Anger doesn't tell whole story of 2010 election season
Monday, June 28, 2010
Angry voters are everywhere.
Watch any cable news chat show, read any political blog or peruse the pages of any major newspaper and you will be bombarded with headlines about how the American electorate is mad as hell and not going to take it anymore.
But is all the coverage right? Are voters more angry now than they were in, say, 2006 or 2008? And is anger the right emotion to describe what is clearly roiling an electorate that has thrown three House members, two senators and a governor out of office so far this year?
Yes and no, according to pollsters on both sides of the aisle.
Describing voters as "angry" is both too narrow and too broad. Too narrow because there are a range of other emotions -- anxiety, frustration, doubt -- intermingling with the anger, and too broad in that the truly angry voters appear to be largely bunched on the Republican side.
Let's take on the "too narrow" aspect of the equation first.
"I'm not sure that [voters are] more 'angry' than in previous cycles," said Michael Bocian, a Democratic pollster with Greenberg Quinlan Rosner Research. "What I'm seeing is that they're frustrated with what's happening in their lives -- bad economy, high unemployment -- and disappointed that the change they hoped for hasn't arrived."
(Bocian's point affirms a belief long held in political circles -- that the same "change" voters who put Barack Obama in the White House in 2008 helped elect Scott Brown to the Senate from Massachusetts earlier this year.)
John McLaughlin, a GOP pollster who does work for House Republicans, echoed Bocian's sentiment. "The trend for the majority of voters is anxious," he said, adding that the critical voting bloc in the fall will be the 25 percent of voters who voted for Obama in 2008, are planning to vote in 2010 and are not inclined to cast a ballot for Democrats. "They are worried, concerned and pessimistic," McLaughlin said.
National polling bears out that pessimism and anxiety.
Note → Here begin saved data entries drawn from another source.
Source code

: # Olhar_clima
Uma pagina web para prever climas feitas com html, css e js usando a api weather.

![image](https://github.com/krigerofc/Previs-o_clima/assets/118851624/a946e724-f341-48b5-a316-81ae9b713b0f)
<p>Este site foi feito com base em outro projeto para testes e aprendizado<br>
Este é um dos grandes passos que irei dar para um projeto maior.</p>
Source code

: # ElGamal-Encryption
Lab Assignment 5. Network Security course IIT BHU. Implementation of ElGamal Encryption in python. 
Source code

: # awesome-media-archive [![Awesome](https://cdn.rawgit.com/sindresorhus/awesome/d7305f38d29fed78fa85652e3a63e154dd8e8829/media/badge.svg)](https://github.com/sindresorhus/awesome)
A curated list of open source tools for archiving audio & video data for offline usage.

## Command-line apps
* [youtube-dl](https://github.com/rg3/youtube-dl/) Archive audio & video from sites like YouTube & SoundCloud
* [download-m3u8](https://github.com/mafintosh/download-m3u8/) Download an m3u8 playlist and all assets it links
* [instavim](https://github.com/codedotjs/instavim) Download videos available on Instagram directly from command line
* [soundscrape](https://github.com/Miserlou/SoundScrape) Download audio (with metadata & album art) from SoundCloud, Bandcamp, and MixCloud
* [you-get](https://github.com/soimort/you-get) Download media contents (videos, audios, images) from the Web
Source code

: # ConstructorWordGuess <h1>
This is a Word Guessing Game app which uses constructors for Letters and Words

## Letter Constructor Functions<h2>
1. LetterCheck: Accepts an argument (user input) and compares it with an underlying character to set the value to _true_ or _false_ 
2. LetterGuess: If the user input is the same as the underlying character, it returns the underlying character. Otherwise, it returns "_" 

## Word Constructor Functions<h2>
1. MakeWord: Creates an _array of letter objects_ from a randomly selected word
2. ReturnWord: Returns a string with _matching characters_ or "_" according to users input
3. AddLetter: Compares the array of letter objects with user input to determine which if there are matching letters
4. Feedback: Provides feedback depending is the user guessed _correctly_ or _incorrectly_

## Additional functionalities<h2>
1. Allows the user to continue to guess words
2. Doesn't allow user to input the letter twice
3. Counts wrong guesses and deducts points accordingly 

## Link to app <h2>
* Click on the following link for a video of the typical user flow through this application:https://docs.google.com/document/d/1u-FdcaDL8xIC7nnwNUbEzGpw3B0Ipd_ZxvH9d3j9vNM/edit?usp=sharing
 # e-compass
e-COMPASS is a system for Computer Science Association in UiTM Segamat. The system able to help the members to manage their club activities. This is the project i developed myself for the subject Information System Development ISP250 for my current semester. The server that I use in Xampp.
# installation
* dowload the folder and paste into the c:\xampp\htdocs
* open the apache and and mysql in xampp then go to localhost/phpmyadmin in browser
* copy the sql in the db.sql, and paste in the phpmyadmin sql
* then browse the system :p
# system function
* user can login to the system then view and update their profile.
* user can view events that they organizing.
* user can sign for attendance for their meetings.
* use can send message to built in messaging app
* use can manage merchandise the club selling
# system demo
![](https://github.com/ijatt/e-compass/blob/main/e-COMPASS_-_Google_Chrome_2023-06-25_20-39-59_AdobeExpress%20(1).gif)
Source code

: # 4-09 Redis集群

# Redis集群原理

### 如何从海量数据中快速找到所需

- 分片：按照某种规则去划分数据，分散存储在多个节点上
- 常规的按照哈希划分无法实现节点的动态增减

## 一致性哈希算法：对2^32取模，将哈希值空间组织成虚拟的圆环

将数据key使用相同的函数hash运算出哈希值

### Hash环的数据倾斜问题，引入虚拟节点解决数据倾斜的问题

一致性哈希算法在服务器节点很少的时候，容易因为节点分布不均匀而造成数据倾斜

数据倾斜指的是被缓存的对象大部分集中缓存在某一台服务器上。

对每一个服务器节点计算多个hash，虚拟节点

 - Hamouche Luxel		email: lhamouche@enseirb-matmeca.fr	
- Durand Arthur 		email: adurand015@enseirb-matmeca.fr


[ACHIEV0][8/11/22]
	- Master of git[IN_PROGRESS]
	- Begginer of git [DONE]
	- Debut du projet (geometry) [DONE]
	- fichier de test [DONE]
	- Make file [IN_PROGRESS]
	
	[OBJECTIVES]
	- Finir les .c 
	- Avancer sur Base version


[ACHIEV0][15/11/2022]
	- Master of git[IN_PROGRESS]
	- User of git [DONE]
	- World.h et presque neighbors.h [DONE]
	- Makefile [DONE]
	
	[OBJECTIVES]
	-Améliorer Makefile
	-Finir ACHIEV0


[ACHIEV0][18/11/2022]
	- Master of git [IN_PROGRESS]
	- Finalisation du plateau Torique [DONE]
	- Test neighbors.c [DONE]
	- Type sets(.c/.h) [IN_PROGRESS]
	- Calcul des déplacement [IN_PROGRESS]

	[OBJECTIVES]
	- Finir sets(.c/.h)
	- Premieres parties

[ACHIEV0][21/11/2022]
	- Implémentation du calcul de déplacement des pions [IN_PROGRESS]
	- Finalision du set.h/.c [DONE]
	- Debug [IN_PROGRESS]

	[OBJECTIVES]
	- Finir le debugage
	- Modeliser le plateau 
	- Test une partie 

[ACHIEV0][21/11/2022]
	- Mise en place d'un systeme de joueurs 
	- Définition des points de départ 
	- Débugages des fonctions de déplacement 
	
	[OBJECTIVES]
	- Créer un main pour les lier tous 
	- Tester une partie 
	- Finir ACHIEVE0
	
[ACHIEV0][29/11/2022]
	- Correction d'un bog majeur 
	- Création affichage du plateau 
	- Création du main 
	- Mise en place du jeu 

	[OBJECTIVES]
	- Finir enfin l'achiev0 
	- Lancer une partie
In a recent NBC-Wall Street Journal poll, less than one in three respondents (29 percent) said the country was headed in the right direction, while 65 percent said it was on the wrong track. And in a Washington Post-ABC poll earlier this month, 45 percent described themselves as "dissatisfied" with how the federal government works, and 25 percent described themselves as "angry." (Worth noting: Just 2 percent said they were "enthusiastic" about the workings of the federal government, and 28 percent said they were "satisfied.")
And that gets us to the "too broad" problem with the "voters are angry" narrative. More accurately, some people are angry. Even more accurate: Republicans are angry.
Wes Anderson, a Republican pollster, compared focus groups he analyzed for the Republican National Committee in 2008 that showed "angry Democrats, frustrated independents and apathetic Republicans" with recent surveys that show "depressed Democrats, even more frustrated independents and angry Republicans."
A National Public Radio survey in 70 of the most competitive congressional districts -- conducted jointly by Democratic pollster Stan Greenberg and Republican pollster Glen Bolger -- underlines Anderson's point. In the 60 districts included in the poll currently represented by Democrats, 62 percent of Republicans described themselves as enthusiastic about the coming elections, compared with 37 percent of Democrats. In his analysis of the poll, Bolger noted that while Republicans held a five-point edge in all of the Democratic districts on the generic ballot question -- "Would you vote for an unnamed Republican or an unnamed Democrat for Congress?" -- that margin grew to a 14-point edge for the GOP among the most interested voters.
"If the question is whether or not voters are any angrier [in recent elections], the answer is no -- it's just a different group of the electorate is mad," Bolger told the Fix in a recent interview. (A recent CNN poll provides a "pox on both your houses" counterweight to that theory, with more than half -- 53 percent -- expressing anger with Democrats and Republicans.
Passion -- whether it be anger, frustration or something else -- is a valuable commodity in historically low-turnout midterm elections. The Republican base is, without question, ready to send a message to President Obama this fall. The central question is whether Democrats can find a way to match that intensity, rallying their base in advance of November.